Compiti proposti
1. Secondo l'estratto sull'evasione dal carcere di Perugia, in quale quartiere napoletano fu ucciso Salvatore Buglione?
2. Prosegua l'estratto sull'evasione dal carcere di Perugia, riprendendo dopo la sua ultima frase.

Estratto
§ §

Evaso dal carcere l’assassino dell’edicolante Buglione: doveva scontare l’ergastolo

Evaso dal carcere l’assassino dell’edicolante Buglione: doveva scontare l’ergastolo

Il napoletano, conosciuto col soprannome di “Pippotto”, uccise l’uomo nel 2006 al Vomero


PERUGIA – È Domenico D’Andrea, conosciuto col soprannome di “Pippotto”, l’ergastolano evaso questa mattina dal carcere di Perugia, dove stava scontando l’ergastolo per l’omicidio di Salvatore Buglione, l’edicolante ucciso nel 2006 nel quartiere napoletano del Vomero. Un delitto che all’epoca sconvolse l’opinione pubblica: Buglione, ricostruirono gli inquirenti, fu aggredito da quattro giovanissimi per una rapina e accoltellato al cuore.

D’Andrea e altri due dei quattro fermati erano stati da poco rilasciati dal carcere perché avevano usufruito dell’indulto. Oggi l’uomo ha 38 anni, era stato condannato all’ergastolo. Secondo la ricostruzione sarebbe scappato approfittando del turno di lavoro: “articolo 21”, ovvero detenuto al quale era permesso uscire dalla struttura appunto per lavorare, si sarebbe allontanato da un’area nei pressi del carcere scavalcando una cinta bassa e sarebbe riuscito a far perdere le proprie tracce.

§ §

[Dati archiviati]

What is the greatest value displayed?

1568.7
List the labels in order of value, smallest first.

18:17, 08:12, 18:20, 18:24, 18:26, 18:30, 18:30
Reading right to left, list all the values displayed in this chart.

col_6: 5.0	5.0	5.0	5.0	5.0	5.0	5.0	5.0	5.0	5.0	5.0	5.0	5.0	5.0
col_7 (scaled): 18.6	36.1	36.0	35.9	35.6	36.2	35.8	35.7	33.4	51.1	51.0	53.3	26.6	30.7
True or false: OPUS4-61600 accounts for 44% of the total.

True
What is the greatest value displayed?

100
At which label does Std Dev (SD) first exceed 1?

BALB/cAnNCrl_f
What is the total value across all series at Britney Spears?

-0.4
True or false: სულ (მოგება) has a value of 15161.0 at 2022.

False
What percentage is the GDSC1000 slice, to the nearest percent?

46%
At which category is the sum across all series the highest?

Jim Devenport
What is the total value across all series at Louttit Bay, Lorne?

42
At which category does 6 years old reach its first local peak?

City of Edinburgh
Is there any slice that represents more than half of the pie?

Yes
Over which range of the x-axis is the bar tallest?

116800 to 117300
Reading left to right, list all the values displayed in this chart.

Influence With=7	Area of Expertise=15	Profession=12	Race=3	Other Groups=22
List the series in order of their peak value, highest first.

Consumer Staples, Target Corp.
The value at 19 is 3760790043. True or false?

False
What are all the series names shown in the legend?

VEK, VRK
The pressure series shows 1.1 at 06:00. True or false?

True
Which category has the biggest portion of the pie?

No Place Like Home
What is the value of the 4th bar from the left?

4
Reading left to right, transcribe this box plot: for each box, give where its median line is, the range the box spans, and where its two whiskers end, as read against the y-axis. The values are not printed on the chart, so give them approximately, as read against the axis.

§ §

Risposte ai compiti
1. Nel quartiere del Vomero.

2.
A dare notizia dell’evasione è il sindacato di Polizia Penitenziaria Sappe. “Adesso è prioritario catturare l’evaso – dice il segretario generale, Donato Capece – ma la grave vicenda porta alla luce le priorità della sicurezza (spesso trascurate) con cui quotidianamente hanno a che fare le donne e gli uomini della Polizia Penitenziaria del carcere di Capanne”. “In svariate occasioni il Sappe ha rappresentato e manifestato a gran voce la grave carenza di personale di Polizia Penitenziaria in servizio presso l’Istituto perugino di Capanne – aggiunge il segretario nazionale per l’Umbria Fabrizio Bonino – se fossero state ascoltate le continue denunce del SAPPE, probabilmente tutti gli eventi critici denunciati e questa stessa evasione non sarebbe avvenuta. E la cosa grave è che questi numeri si sono concretizzati proprio quando sempre più carceri hanno introdotto la vigilanza dinamica ed il regime penitenziario ‘aperto’, ossia con i detenuti più ore al giorno liberi di girare per le Sezioni detentive con controlli sporadici ed occasionali della Polizia Penitenziaria”.